■ **Directions for this task**
Repeat the data below exactly. Include each line.

■ **Records provided**
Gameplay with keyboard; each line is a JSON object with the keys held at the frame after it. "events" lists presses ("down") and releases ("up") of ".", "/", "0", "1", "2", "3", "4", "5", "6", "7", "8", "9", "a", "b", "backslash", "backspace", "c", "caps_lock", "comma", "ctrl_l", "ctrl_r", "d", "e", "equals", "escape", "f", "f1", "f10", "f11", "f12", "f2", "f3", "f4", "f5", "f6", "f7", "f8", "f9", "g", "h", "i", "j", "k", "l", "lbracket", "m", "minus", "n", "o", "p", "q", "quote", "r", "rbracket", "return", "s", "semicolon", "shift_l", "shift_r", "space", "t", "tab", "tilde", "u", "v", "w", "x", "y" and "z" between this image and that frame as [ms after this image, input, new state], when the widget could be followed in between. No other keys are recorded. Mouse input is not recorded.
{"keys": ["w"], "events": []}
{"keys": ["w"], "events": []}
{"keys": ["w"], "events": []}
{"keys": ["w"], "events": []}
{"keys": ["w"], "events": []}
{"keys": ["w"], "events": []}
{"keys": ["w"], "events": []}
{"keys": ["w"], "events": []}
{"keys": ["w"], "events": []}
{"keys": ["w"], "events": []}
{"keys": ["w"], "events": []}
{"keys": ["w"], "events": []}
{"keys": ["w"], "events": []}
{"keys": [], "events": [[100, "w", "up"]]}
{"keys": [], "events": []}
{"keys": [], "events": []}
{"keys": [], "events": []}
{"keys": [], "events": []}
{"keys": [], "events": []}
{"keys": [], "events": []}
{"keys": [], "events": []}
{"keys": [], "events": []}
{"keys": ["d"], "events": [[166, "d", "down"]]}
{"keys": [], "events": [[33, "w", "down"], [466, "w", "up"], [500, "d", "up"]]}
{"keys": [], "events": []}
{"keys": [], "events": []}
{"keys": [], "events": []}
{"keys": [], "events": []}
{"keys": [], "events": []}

■ **The completed task**
Gameplay with keyboard; each line is a JSON object with the keys held at the frame after it. "events" lists presses ("down") and releases ("up") of ".", "/", "0", "1", "2", "3", "4", "5", "6", "7", "8", "9", "a", "b", "backslash", "backspace", "c", "caps_lock", "comma", "ctrl_l", "ctrl_r", "d", "e", "equals", "escape", "f", "f1", "f10", "f11", "f12", "f2", "f3", "f4", "f5", "f6", "f7", "f8", "f9", "g", "h", "i", "j", "k", "l", "lbracket", "m", "minus", "n", "o", "p", "q", "quote", "r", "rbracket", "return", "s", "semicolon", "shift_l", "shift_r", "space", "t", "tab", "tilde", "u", "v", "w", "x", "y" and "z" between this image and that frame as [ms after this image, input, new state], when the widget could be followed in between. No other keys are recorded. Mouse input is not recorded.
{"keys": ["w"], "events": []}
{"keys": ["w"], "events": []}
{"keys": ["w"], "events": []}
{"keys": ["w"], "events": []}
{"keys": ["w"], "events": []}
{"keys": ["w"], "events": []}
{"keys": ["w"], "events": []}
{"keys": ["w"], "events": []}
{"keys": ["w"], "events": []}
{"keys": ["w"], "events": []}
{"keys": ["w"], "events": []}
{"keys": ["w"], "events": []}
{"keys": ["w"], "events": []}
{"keys": [], "events": [[100, "w", "up"]]}
{"keys": [], "events": []}
{"keys": [], "events": []}
{"keys": [], "events": []}
{"keys": [], "events": []}
{"keys": [], "events": []}
{"keys": [], "events": []}
{"keys": [], "events": []}
{"keys": [], "events": []}
{"keys": ["d"], "events": [[166, "d", "down"]]}
{"keys": [], "events": [[33, "w", "down"], [466, "w", "up"], [500, "d", "up"]]}
{"keys": [], "events": []}
{"keys": [], "events": []}
{"keys": [], "events": []}
{"keys": [], "events": []}
{"keys": [], "events": []}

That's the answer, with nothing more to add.